> **Prompt**
Carry on the passage about forming a non-volatile memory device from the point where it ends, picking up after its last sentence.

> **Reading text**

───

Each field-effect transistor 270 comprises an active area including a source region 271 and a drain 272 region. The source 271 and the drain 272 regions may be n-conductive. A channel region 273 separating the source and the drain regions 271, 272 may be p-conductive. The charge carrier distribution within channel region 273 depends on an electrical potential applied to a gate electrode 277. A gate dielectric film 274 separates the gate electrode 277 and the channel region 273. A word line 260 extends along a word line direction. The word line 260 comprises a base layer 260a, a high conductivity layer 260b disposed on the base layer 260a and a cap layer 260c disposed on the high conductivity layer 260b.

The base layer 260a bears on or is adjacent the gate electrode 277 and also sections of a template 252. The template 252 corresponds to that of FIGS. 1A-1G. The base layer 160a and the adjoining gate electrode 277 are formed from a gate conductor material that is deposited in one continuous step. The gate conductor material may be polysilicon that may be heavily doped. Contrary to conventional methods, a fictitious upper edge of the gate electrode 277 is not exposed to other conditions than the conditions occurring during the continuous deposition process.

FIGS. 3 to 9 depict a method of forming bit line contacts of a non-volatile memory device. FIGS. 3 to 7 illustrate in each case four cross-sectional views of a non-volatile memory device comprising a memory cell array section 306, a bit line contact section 307, and a CMOS section 308. The Figs. denominated by “A” refer in each case to cross-sections of the memory cell array section 306 and the bit line contact section 307 along a word line direction and the Figs. denominated by “B” to a cross-section along a bit line direction that is perpendicular to the word line direction. The Figs. denominated by “C” and “D” refer to two cross-sections of the CMOS section 308 that are perpendicular to each other.

───

> **Data**
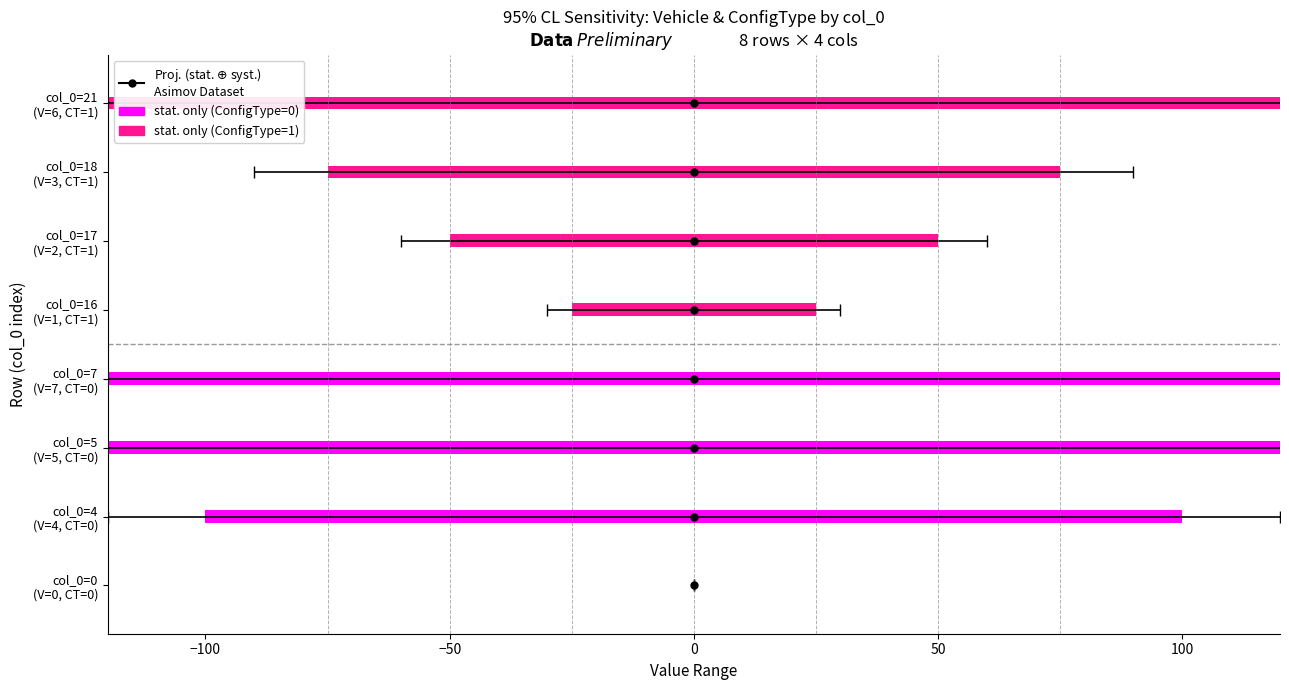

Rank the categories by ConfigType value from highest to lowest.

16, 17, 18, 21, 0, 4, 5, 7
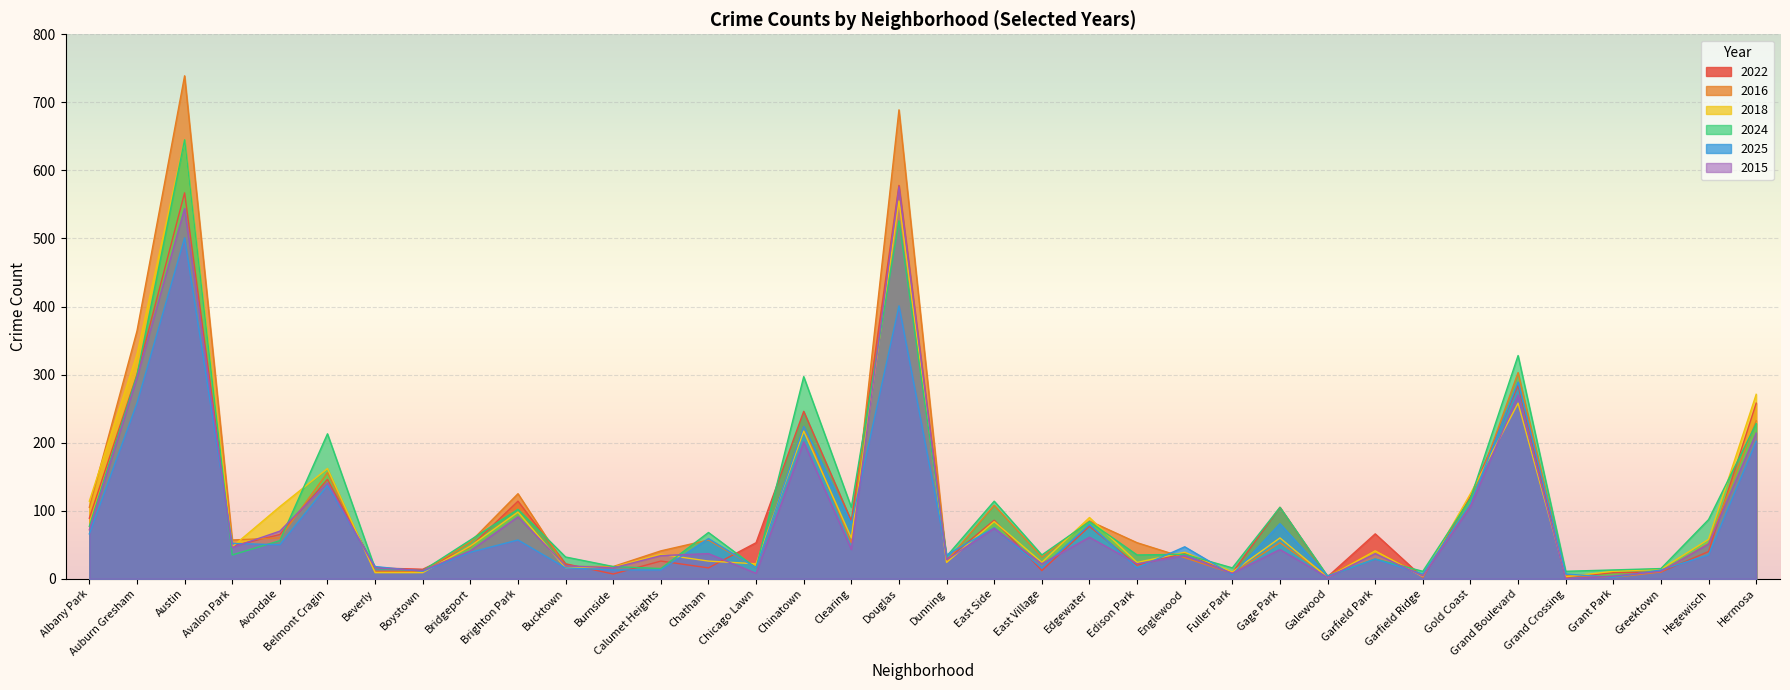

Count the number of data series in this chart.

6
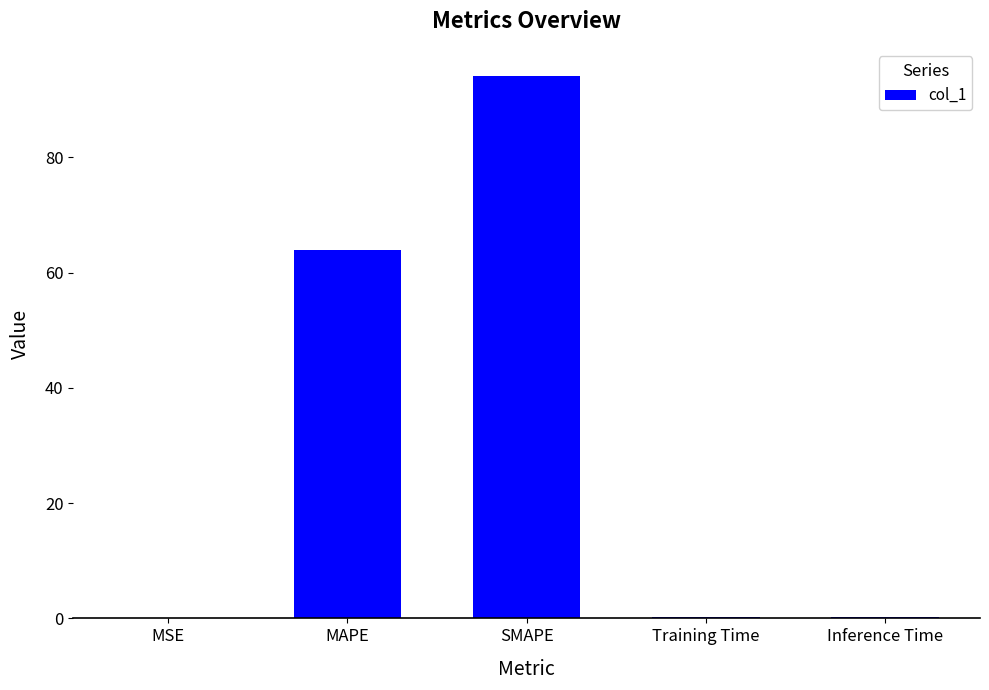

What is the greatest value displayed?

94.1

───

> **The answer**
Referring to FIGS. 3A to 3D, word lines 360 comprising a base layer 360a, a high conductivity layer 360b disposed on the base layer 360a, and an insulating cap layer 360c disposed on the high conductivity layer 360b are formed in the memory cell array section 306 of a semiconductor substrate 300. Within the semiconductor substrate 300 that may be a single crystalline silicon wafer buried bit lines 302 are formed as n-doped impurity regions. The bit lines 302 extend along the bit line direction that may be perpendicular to the word line direction. The bit lines 302 extend between the memory cell array section 306 and a bit line contact section 307 of the semiconductor substrate 300. Within the bit line contact section 307, neighboring bit lines 302 are separated by shallow isolation structures 304. FIG. 3 may follow from the structure as illustrated in FIG. 1G, wherein patterning of the word lines 360 comprises removal of the word lines 360 in the bit line contact sections 307, such that a template 352a, which may be a silicon oxide template, is exposed in the bit line contact section 307.

In a CMOS section 308 of substrate 300, CMOS gate electrodes 380 are formed. The CMOS gate electrodes 380 comprise in each case a base layer 380a, a high conductivity layer 380b disposed on the base layer 380a and a dielectric layer 380c disposed on the high conductivity layer 380b that may correspond to the layers of the word lines 360. A conformal template spacer liner 390 is deposited. The template spacer liner 390 may have a thickness of about 10 nm. In an exemplary embodiment, the template spacer liner 390 is deposited via a LPCVD process. The template spacer liner 390 may be solvable by a fluid, for example a solvent, that also dissolves the template 352a. The template in the bit line contact section 307 forms temporary structures 352a. FIG. 3A shows the template spacer liner 390 covering the temporary structures 352a, the word lines 360, and the CMOS gate electrodes 380.

With regard to FIGS. 4A to 4D, a CMOS spacer liner 391 is deposited on the template spacer liner 390 and a CMOS spacer layer 392 is deposited on the CMOS spacer liner 391.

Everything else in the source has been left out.